═════ Information provided ═════

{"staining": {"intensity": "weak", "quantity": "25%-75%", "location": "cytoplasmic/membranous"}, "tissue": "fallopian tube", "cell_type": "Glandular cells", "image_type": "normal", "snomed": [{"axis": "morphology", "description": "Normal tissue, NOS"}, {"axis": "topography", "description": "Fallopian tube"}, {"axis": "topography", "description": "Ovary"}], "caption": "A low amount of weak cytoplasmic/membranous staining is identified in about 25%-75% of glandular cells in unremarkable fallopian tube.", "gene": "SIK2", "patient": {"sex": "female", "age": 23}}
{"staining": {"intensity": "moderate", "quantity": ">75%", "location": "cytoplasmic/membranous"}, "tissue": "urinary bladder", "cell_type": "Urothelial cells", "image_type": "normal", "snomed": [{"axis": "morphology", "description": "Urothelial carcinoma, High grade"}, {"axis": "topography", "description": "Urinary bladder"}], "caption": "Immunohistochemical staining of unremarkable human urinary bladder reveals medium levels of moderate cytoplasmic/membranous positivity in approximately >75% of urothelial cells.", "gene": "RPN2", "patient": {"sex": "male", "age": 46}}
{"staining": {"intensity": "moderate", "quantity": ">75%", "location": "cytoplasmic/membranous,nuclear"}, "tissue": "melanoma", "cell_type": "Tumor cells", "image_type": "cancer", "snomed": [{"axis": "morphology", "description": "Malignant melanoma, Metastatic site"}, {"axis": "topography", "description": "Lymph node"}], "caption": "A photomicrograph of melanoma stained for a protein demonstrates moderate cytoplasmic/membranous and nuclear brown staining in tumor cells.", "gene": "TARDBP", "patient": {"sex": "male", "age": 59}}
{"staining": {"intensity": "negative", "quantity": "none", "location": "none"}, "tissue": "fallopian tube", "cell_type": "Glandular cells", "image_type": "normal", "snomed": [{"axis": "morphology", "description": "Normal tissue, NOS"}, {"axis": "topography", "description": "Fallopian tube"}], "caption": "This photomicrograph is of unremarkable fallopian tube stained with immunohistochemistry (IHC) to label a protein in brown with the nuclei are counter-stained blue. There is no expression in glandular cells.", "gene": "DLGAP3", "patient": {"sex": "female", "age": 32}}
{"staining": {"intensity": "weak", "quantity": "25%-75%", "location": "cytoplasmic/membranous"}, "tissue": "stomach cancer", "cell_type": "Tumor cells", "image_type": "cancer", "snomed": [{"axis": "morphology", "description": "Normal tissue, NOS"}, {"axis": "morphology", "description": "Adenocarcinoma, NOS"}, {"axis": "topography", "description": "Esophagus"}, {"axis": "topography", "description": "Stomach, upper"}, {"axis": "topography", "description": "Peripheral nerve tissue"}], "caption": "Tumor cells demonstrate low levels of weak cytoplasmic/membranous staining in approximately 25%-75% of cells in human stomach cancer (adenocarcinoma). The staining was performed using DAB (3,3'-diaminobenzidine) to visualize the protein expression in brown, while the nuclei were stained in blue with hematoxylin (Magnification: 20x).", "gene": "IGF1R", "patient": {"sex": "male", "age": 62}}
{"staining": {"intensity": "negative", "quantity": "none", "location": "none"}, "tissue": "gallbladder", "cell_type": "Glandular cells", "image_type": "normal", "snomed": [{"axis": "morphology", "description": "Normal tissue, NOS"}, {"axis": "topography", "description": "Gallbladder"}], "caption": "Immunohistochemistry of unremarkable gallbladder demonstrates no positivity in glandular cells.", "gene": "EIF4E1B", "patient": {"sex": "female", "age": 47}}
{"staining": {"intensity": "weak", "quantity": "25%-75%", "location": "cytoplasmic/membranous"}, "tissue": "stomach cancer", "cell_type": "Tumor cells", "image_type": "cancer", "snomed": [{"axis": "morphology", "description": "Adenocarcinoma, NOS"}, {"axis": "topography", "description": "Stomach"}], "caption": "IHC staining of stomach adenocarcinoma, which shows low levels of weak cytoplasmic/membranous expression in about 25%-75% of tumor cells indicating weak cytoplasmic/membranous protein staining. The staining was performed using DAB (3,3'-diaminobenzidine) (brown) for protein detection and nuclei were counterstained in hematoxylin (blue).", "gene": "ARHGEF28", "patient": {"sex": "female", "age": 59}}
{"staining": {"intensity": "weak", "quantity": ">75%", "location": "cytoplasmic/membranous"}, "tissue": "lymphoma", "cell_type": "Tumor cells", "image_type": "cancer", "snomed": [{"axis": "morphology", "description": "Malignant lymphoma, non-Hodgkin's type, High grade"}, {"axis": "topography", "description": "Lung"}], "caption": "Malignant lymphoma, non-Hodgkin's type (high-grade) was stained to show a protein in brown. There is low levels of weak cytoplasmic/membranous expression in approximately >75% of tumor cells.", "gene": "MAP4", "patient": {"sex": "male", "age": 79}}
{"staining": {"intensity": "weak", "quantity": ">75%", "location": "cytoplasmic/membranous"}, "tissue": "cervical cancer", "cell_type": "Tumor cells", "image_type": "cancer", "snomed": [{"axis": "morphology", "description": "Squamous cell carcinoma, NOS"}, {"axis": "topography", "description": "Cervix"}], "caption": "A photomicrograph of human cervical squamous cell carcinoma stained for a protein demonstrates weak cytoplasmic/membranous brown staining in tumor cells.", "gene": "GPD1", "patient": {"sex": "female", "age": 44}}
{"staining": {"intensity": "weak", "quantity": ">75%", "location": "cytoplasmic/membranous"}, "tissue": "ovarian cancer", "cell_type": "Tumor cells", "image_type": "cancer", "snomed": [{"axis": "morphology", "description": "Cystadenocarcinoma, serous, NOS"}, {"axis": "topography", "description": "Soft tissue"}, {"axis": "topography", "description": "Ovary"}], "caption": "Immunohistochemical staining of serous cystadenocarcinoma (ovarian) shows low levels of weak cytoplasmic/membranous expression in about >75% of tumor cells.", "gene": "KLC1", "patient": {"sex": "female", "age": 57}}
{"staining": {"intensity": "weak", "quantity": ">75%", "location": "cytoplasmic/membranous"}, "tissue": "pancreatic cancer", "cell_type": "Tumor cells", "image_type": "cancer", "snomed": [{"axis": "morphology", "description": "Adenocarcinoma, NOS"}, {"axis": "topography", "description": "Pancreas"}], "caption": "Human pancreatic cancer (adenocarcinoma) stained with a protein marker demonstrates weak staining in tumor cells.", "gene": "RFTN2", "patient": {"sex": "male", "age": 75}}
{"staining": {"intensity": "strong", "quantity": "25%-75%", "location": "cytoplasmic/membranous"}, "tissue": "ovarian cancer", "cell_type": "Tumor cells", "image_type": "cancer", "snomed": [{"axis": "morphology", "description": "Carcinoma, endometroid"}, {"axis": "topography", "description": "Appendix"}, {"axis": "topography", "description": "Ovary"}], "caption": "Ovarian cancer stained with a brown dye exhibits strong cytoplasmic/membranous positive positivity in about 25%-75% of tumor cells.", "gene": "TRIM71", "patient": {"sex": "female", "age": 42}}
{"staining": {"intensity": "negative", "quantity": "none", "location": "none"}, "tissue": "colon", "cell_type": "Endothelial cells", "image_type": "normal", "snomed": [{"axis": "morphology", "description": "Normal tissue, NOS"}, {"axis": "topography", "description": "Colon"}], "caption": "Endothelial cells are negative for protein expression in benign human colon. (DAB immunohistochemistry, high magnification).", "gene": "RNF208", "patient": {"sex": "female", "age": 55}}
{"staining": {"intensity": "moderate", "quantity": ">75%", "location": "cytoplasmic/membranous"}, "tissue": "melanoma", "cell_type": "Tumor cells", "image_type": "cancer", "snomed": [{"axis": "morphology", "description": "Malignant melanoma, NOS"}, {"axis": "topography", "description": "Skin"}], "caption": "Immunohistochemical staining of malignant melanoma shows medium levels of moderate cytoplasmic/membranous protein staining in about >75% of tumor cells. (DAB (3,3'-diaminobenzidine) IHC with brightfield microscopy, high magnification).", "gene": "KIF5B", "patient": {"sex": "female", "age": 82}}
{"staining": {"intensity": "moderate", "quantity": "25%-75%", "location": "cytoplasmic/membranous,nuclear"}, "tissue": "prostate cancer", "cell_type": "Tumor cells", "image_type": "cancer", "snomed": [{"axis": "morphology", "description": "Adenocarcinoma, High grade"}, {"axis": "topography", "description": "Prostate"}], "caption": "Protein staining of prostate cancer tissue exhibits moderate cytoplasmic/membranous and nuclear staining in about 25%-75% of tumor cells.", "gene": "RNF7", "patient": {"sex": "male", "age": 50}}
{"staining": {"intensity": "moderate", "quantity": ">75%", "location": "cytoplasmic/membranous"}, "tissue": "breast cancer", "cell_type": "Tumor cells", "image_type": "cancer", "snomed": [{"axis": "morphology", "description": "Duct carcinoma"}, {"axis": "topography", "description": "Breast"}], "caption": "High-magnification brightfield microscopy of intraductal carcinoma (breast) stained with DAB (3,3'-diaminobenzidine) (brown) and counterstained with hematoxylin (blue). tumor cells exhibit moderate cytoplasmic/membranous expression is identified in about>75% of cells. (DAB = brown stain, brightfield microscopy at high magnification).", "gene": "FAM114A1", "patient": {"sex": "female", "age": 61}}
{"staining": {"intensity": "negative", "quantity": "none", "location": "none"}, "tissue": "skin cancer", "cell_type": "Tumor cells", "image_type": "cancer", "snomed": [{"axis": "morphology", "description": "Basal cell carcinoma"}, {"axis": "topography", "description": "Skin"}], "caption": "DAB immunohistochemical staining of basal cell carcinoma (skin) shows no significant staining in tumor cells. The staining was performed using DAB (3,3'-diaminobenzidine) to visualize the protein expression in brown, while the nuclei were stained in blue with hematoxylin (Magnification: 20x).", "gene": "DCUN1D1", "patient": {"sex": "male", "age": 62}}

═════

Task description: Copy out the lines above exactly, beginning at the one that contains "staining of unremarkable" and ending at the one that contains "photomicrograph of melanoma".

Output for this exercise:
{"staining": {"intensity": "moderate", "quantity": ">75%", "location": "cytoplasmic/membranous"}, "tissue": "urinary bladder", "cell_type": "Urothelial cells", "image_type": "normal", "snomed": [{"axis": "morphology", "description": "Urothelial carcinoma, High grade"}, {"axis": "topography", "description": "Urinary bladder"}], "caption": "Immunohistochemical staining of unremarkable human urinary bladder reveals medium levels of moderate cytoplasmic/membranous positivity in approximately >75% of urothelial cells.", "gene": "RPN2", "patient": {"sex": "male", "age": 46}}
{"staining": {"intensity": "moderate", "quantity": ">75%", "location": "cytoplasmic/membranous,nuclear"}, "tissue": "melanoma", "cell_type": "Tumor cells", "image_type": "cancer", "snomed": [{"axis": "morphology", "description": "Malignant melanoma, Metastatic site"}, {"axis": "topography", "description": "Lymph node"}], "caption": "A photomicrograph of melanoma stained for a protein demonstrates moderate cytoplasmic/membranous and nuclear brown staining in tumor cells.", "gene": "TARDBP", "patient": {"sex": "male", "age": 59}}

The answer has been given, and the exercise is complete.